### Document section:
------------------------------------------------

As is clear, and I’ve written about before, we’re not going to be staying here forever. There has to be a transition plan to hand over responsibility both for security and for the operations of the Afghan National Security Forces to the Afghans, and when NTM-A got going, there was a complex set of criteria established to measure their capabilities and establish milestones at which point advisory support could be withdrawn. Those have changed because of a lot of forces (a change in direction on how to do it – starting with sharp drawdowns of coalition advisors first, so that critical fracture points can be seen early and addressed for example), but in concept they’re good.

I’ve seen a lot of good acknowledgements from ISAF (which is why I’ll include them) that some things could have/should have been done better – there was so much early emphasis on churning out ANA triggerpullers (i.e. infantry soldiers who could be posted into kandaks and immediately deployed to restive areas in the south) that developing all the Combat Service Support structures for them was neglected, so the ANSF has a minimally functioning logistics system that is now being addressed. A good argument could be made that in hindsight, we should have built those structures first, and then started churning out combat arms soldiers.

We shifted out mindset from “Afghan Good Enough”, which could sound dismissive to “Afghan Right”, a term which better represents what we want to accomplish. What “Afghan Right” means is something that works for them. The structures, systems, processes that work for western militaries won’t work here (and working in a multinational environment we quickly learn that even amongst out NATO allies, there’s a number of different ways to do things we have had to learn and adapt to), but what we have sought to do is provide some ideas that our ANSF partners can use to develop their own systems. It’s made complicated by cultural issues – both remnants of a Soviet trained and organized military and Afghan culture in general, so we only try to offer ideas and then work to build the linkages they need to make the systems work.

Let me give you an example of what I mean. In the military, what’s called “the 4 shop” looks after logistics/supply issues. There are various letters that go with the numbers to denote all the staff positions, which I explain a little in the glossary. So, let’s make this simple: at the school where I advise, the S4 is the officer who deals with logistics and supply. He’s been having a hard time trying to get parts and maintenance for the vehicles that the ANA own on their Tashkil (basically the Table of Organization & Equipment), because when he sends the requests to the G4 (the next higher headquarters, the branch that “owns” them), they go nowhere. So, we look for where things break down by getting a copy of the paperwork and sent it to the advisors all up the chain to try to figure out where the breakdown is and to fix the linkages.

------------------------------------------------

Collected data entries
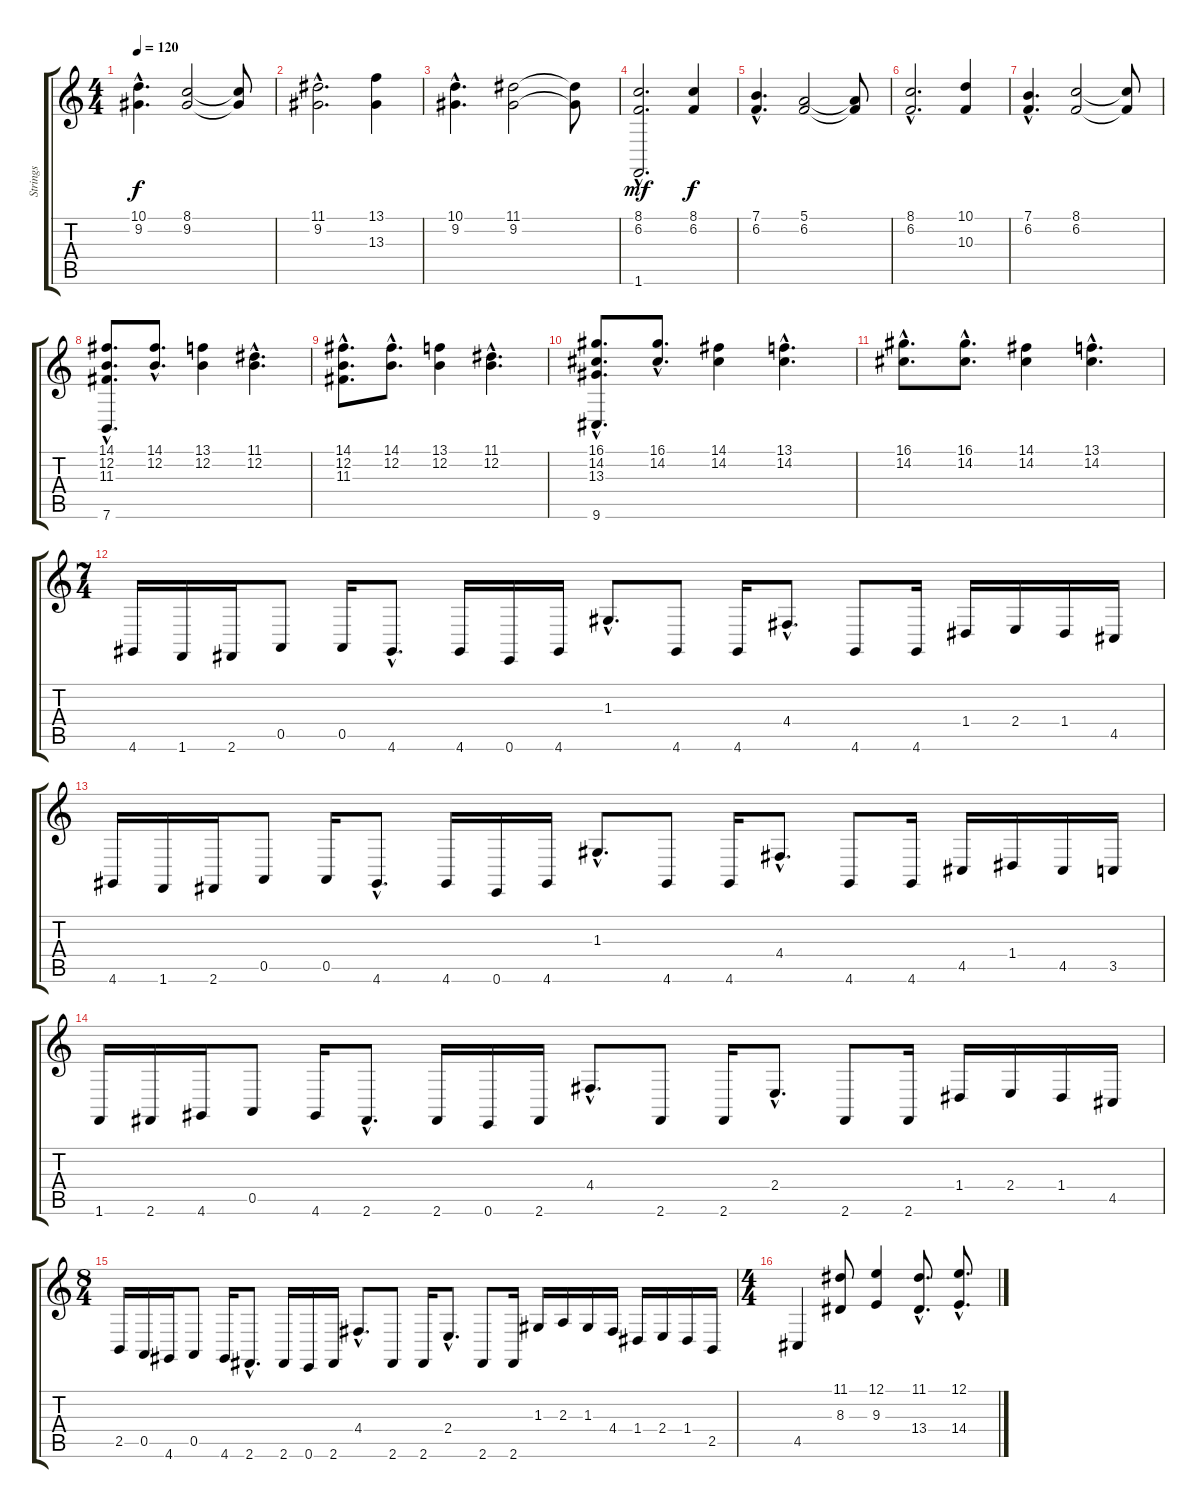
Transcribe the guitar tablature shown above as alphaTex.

\track ("Strings" "Strings") {instrument stringensemble1}
\staff {score tabs}
\tuning (E4 B3 G3 D3 A2 E2) {hide}
\ts (4 4)
\tempo 120
\clef g2
\ks c
(10.1{hac} 9.2{hac}).4{d dy f} (8.1 9.2).2 (8.1{t} 9.2{t}).8 |
(11.1{hac} 9.2{hac}).2{d} (13.1 13.3).4 |
(10.1{hac} 9.2{hac}).4{d} (11.1 9.2).2 (11.1{t} 9.2{t}).8 |
(8.1{hac} 6.2{hac} 1.6).2{d dy mf} (8.1 6.2).4{dy f} |
(7.1{hac} 6.2{hac}).4{d} (5.1 6.2).2 (5.1{t} 6.2{t}).8 |
(8.1{hac} 6.2{hac}).2{d} (10.1 10.3).4 |
(7.1{hac} 6.2{hac}).4{d} (8.1 6.2).2 (8.1{t} 6.2{t}).8 |
(14.1{hac} 12.2{hac} 11.3 7.6).8{d} (14.1{hac} 12.2{hac}).8{d} (13.1 12.2).4 (11.1{hac} 12.2{hac}).4{d} |
(14.1{hac} 12.2{hac} 11.3).8{d} (14.1{hac} 12.2{hac}).8{d} (13.1 12.2).4 (11.1{hac} 12.2{hac}).4{d} |
(16.1{hac} 14.2{hac} 13.3 9.6).8{d} (16.1{hac} 14.2{hac}).8{d} (14.1 14.2).4 (13.1{hac} 14.2{hac}).4{d} |
(16.1{hac} 14.2{hac}).8{d} (16.1{hac} 14.2{hac}).8{d} (14.1 14.2).4 (13.1{hac} 14.2{hac}).4{d} |
\ts (7 4)
4.6.16 1.6.16 2.6.16 0.5.8 0.5.16 4.6{hac}.8{d} 4.6.16 0.6.16 4.6.16 1.3{hac}.8{d} 4.6.8 4.6.16 4.4{hac}.8{d} 4.6.8 4.6.16 1.4.16 2.4.16 1.4.16 4.5.16 |
4.6.16 1.6.16 2.6.16 0.5.8 0.5.16 4.6{hac}.8{d} 4.6.16 0.6.16 4.6.16 1.3{hac}.8{d} 4.6.8 4.6.16 4.4{hac}.8{d} 4.6.8 4.6.16 4.5.16 1.4.16 4.5.16 3.5.16 |
1.6.16 2.6.16 4.6.16 0.5.8 4.6.16 2.6{hac}.8{d} 2.6.16 0.6.16 2.6.16 4.4{hac}.8{d} 2.6.8 2.6.16 2.4{hac}.8{d} 2.6.8 2.6.16 1.4.16 2.4.16 1.4.16 4.5.16 |
\ts (8 4)
2.5.16 0.5.16 4.6.16 0.5.8 4.6.16 2.6{hac}.8{d} 2.6.16 0.6.16 2.6.16 4.4{hac}.8{d} 2.6.8 2.6.16 2.4{hac}.8{d} 2.6.8 2.6.16 1.3.16 2.3.16 1.3.16 4.4.16 1.4.16 2.4.16 1.4.16 2.5.16 |
\ts (4 4)
4.5.4 (11.1 8.3).8 (12.1 9.3).4 (11.1{hac} 13.4{hac}).8{d} (12.1{hac} 14.4{hac}).8{d}
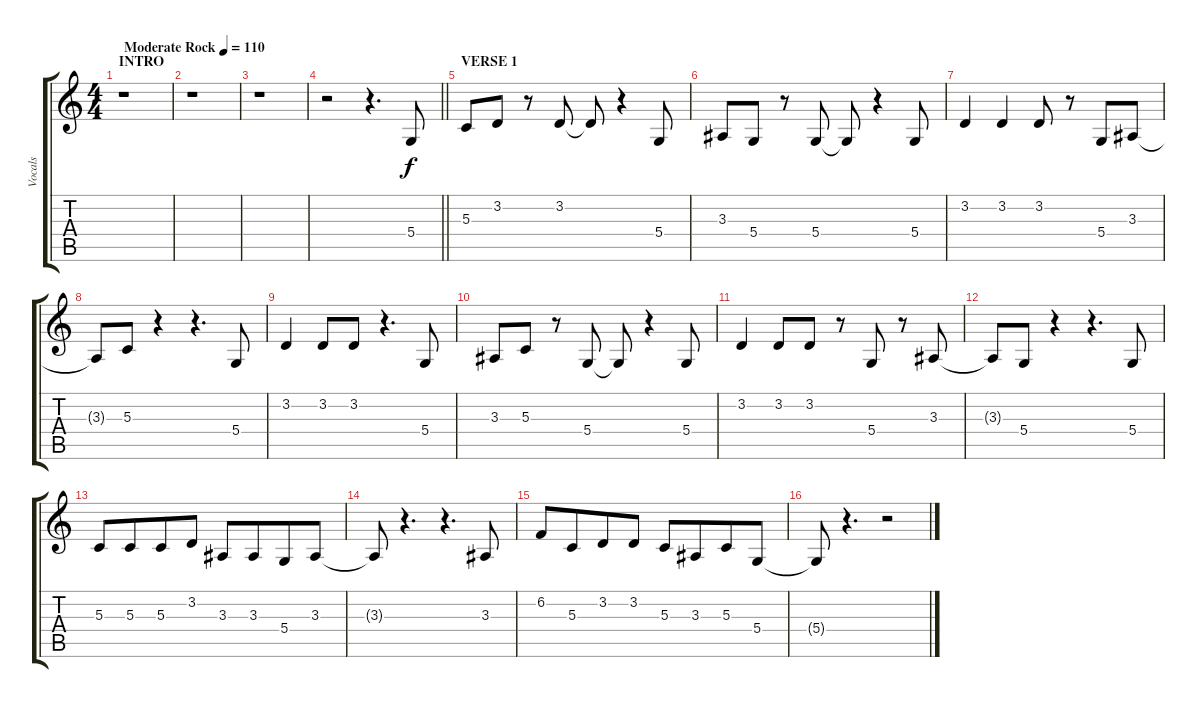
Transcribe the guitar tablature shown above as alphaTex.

\track ("Vocals" "Vocals") {instrument harmonica}
\staff {score tabs}
\tuning (E4 B3 G3 D3 A2 E2) {hide}
\ts (4 4)
\section ("" "INTRO")
\tempo (110 "Moderate Rock")
\clef g2
\ks c
r.1{dy f instrument harmonica} |
r.1 |
r.1 |
\barLineRight lightlight
r.2 r.4{d} 5.4.8 |
\section ("" "VERSE 1")
5.3.8 3.2.8 r.8 3.2.8 3.2{t}.8 r.4 5.4.8 |
3.3.8 5.4.8 r.8 5.4.8 5.4{t}.8 r.4 5.4.8 |
3.2.4 3.2.4 3.2.8 r.8 5.4.8 3.3.8 |
3.3{t}.8 5.3.8 r.4 r.4{d} 5.4.8 |
3.2.4 3.2.8 3.2.8 r.4{d} 5.4.8 |
3.3.8 5.3.8 r.8 5.4.8 5.4{t}.8 r.4 5.4.8 |
3.2.4 3.2.8 3.2.8 r.8 5.4.8 r.8 3.3.8 |
3.3{t}.8 5.4.8 r.4 r.4{d} 5.4.8 |
5.3.8 5.3.8{beam merge} 5.3.8 3.2.8 3.3.8 3.3.8{beam merge} 5.4.8 3.3.8 |
3.3{t}.8 r.4{d} r.4{d} 3.3.8 |
6.2.8 5.3.8{beam merge} 3.2.8 3.2.8 5.3.8 3.3.8{beam merge} 5.3.8 5.4.8 |
5.4{t}.8 r.4{d} r.2
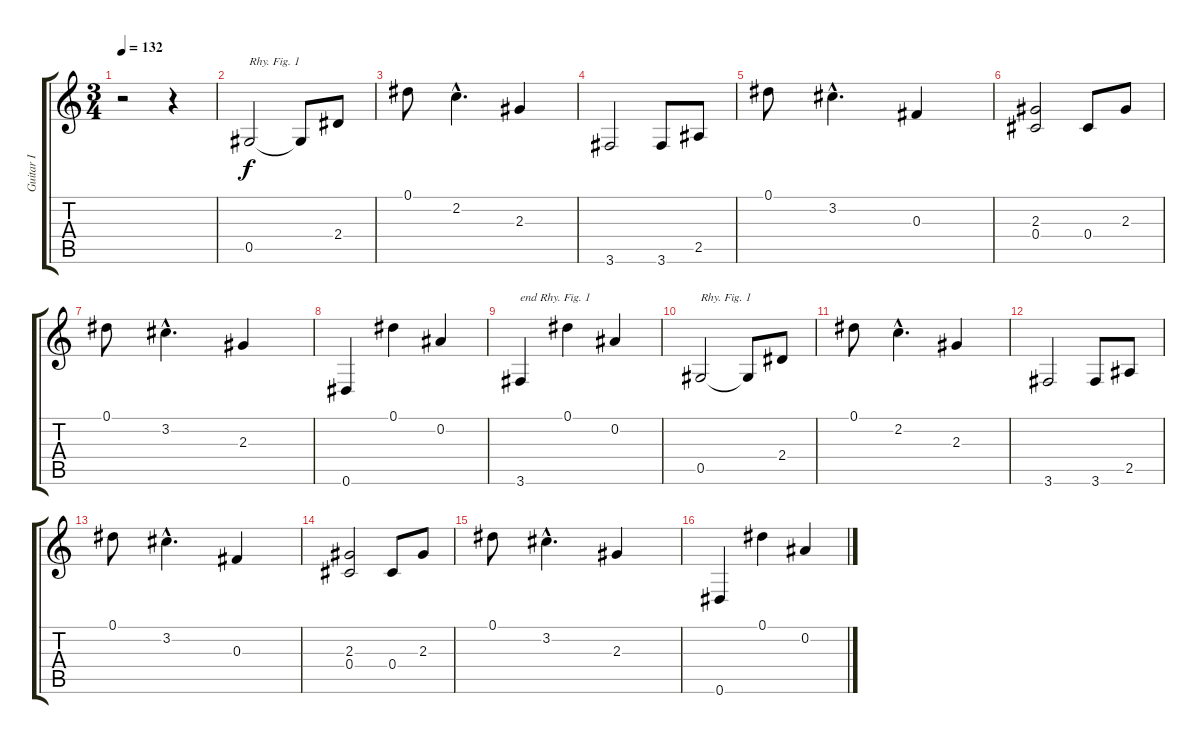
\track ("Guitar I" "Guitar I") {instrument electricguitarclean}
\staff {score tabs}
\tuning (Eb4 Bb3 Gb3 Db3 Ab2 Eb2) {hide}
\ts (3 4)
\tempo 132
\clef g2
\ks c
r.2{dy f instrument electricguitarclean} r.4 |
0.5.2{txt "Rhy. Fig. 1"} 0.5{t}.8 2.4.8 |
0.1.8 2.2{hac}.4{d} 2.3.4 |
3.6.2 3.6.8 2.5.8 |
0.1.8 3.2{hac}.4{d} 0.3.4 |
(2.3 0.4).2 0.4.8 2.3.8 |
0.1.8 3.2{hac}.4{d} 2.3.4 |
0.6.4 0.1.4 0.2.4 |
3.6.4{txt "end Rhy. Fig. 1"} 0.1.4 0.2.4 |
0.5.2{txt "Rhy. Fig. 1"} 0.5{t}.8 2.4.8 |
0.1.8 2.2{hac}.4{d} 2.3.4 |
3.6.2 3.6.8 2.5.8 |
0.1.8 3.2{hac}.4{d} 0.3.4 |
(2.3 0.4).2 0.4.8 2.3.8 |
0.1.8 3.2{hac}.4{d} 2.3.4 |
0.6.4 0.1.4 0.2.4
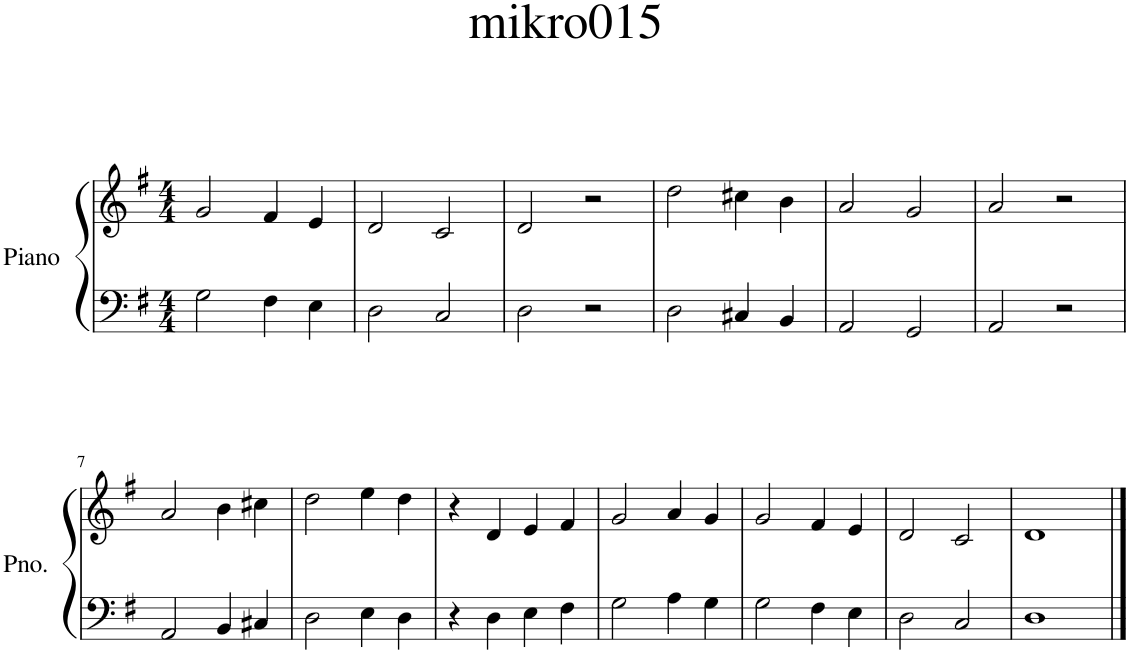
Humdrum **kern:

**kern	**kern
*part1	*part1
*staff2	*staff1
*I"Piano	*
*I'Pno.	*
*clefF4	*clefG2
*k[f#]	*k[f#]
*M4/4	*M4/4
=1	=1
2G\	2g/
4F#\	4f#/
4E\	4e/
=2	=2
2D\	2d/
2C/	2c/
=3	=3
2D\	2d/
2r	2r
=4	=4
2D\	2dd\
4C#X/	4cc#X\
4BB/	4b\
=5	=5
2AA/	2a/
2GG/	2g/
=6	=6
2AA/	2a/
2r	2r
!!LO:LB:g=z
=7	=7
2AA/	2a/
4BB/	4b\
4C#X/	4cc#X\
=8	=8
2D\	2dd\
4E\	4ee\
4D\	4dd\
=9	=9
4r	4r
4D\	4d/
4E\	4e/
4F#\	4f#/
=10	=10
2G\	2g/
4A\	4a/
4G\	4g/
=11	=11
2G\	2g/
4F#\	4f#/
4E\	4e/
=12	=12
2D\	2d/
2C/	2c/
=13	=13
1D	1d
==	==
*-	*-
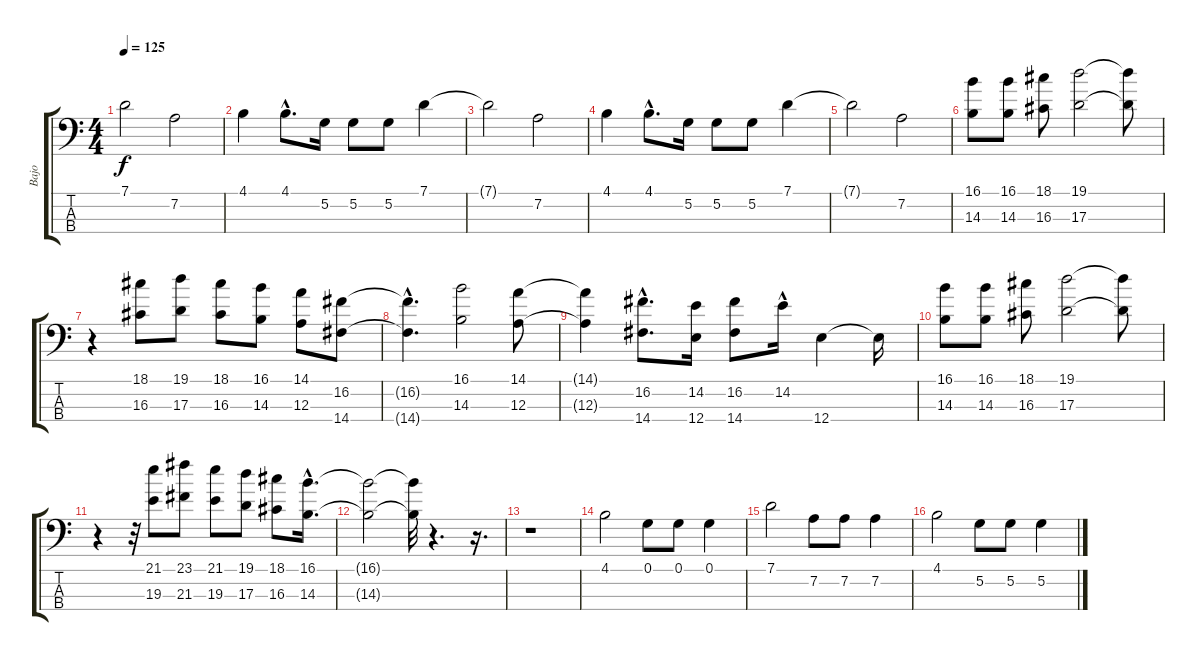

------------------------------------------------

### Job 1:
In the passage on advising Afghan security forces, which term replaced "Afghan Good Enough"?
### Job 2:
Continue the passage on advising Afghan security forces from after its last sentence, keeping the same first-person voice.

### Task answer 1:
"Afghan Right"

### Task answer 2:
As we barrel toward our transition (the date of which has changed repeatedly, always getting closer), we’ve shifted from dealing with the training end of the business and more toward making sure that the school is functional. It’s kind of a complex situation now, because they’re sort of orphans – we’ve moved them from a coalition camp to an ANA compound down the road. They’re only there while their more permanent home is constructed as part of the Afghan National Defence University located just west of Kabul in Qargha. For now, it seems, no one really wants to support them.

There’s also some bizarre personal dynamics in play, and I can’t really get into them in any detail, save to say that we sometimes work uphill against people who aren’t so much interested in our mission as in other motivators. It’s because of this I titled the post “Hitting The Wall”.

Since I got back from Germany, I’ve been trying to find a way to get more busy with mentoring, which has become a little easier based on the fact that a few of our team have gone on leave and we’re juggling tasks around. I went to a cordial meeting with the school staff to learn about some of the issues they’ve been having to try and help sort them out, and they went well. The other day, I set off with the Chief of Training, another mentor, and one of our instructors who is also trying to get more involved in mentoring for a meeting to discuss what the ANA have on the go for their training events. When we all worked in the same place they’d give us copies of their schedules, and we would accompany them to some of the training sites to monitor the training and help develop their instructors. Since their move we haven’t gotten as much information on this – mainly because there’s less casual interaction.

So our meeting started off as usually, friendly, casual, and we got some info on some upcoming events, and discussed some more professional development we could run for ANA instructors, based on what we had done when I first arrived, having ANA teach classes to each other and then doing a feedback session afterward to help them learn from each other. All seemed well, until we went to leave and a huge group from their higher headquarters arrived and started asking us about what we’d accomplished, why there was such a small training staff, etc, etc… it was not a comfortable experience and we bailed as fast as we could.

So we’re left basically in a position where we have to pass this on to higher levels of authority to try and sort it out. The instructors we work with – who still have passed to come onto our camp and do so frequently to eat at our DFAC (which, according to a blogger at the New York Times, is the worst dining facility in Kabul, and we agree!) – still are friendly and we want to make sure they’re set for some measure of success, but we’ve gotten to a point where what was a pretty good relationship on the staff side is no longer so cordial. The driver seems to be that they want more “stuff” from us – carpets, furniture, computers, whatever – without realizing that we’ve equipped them with everything we have to give them, and the rest is supposed to come from the ANA supply system, with which we’re happy to help… it’s just gotten that petty.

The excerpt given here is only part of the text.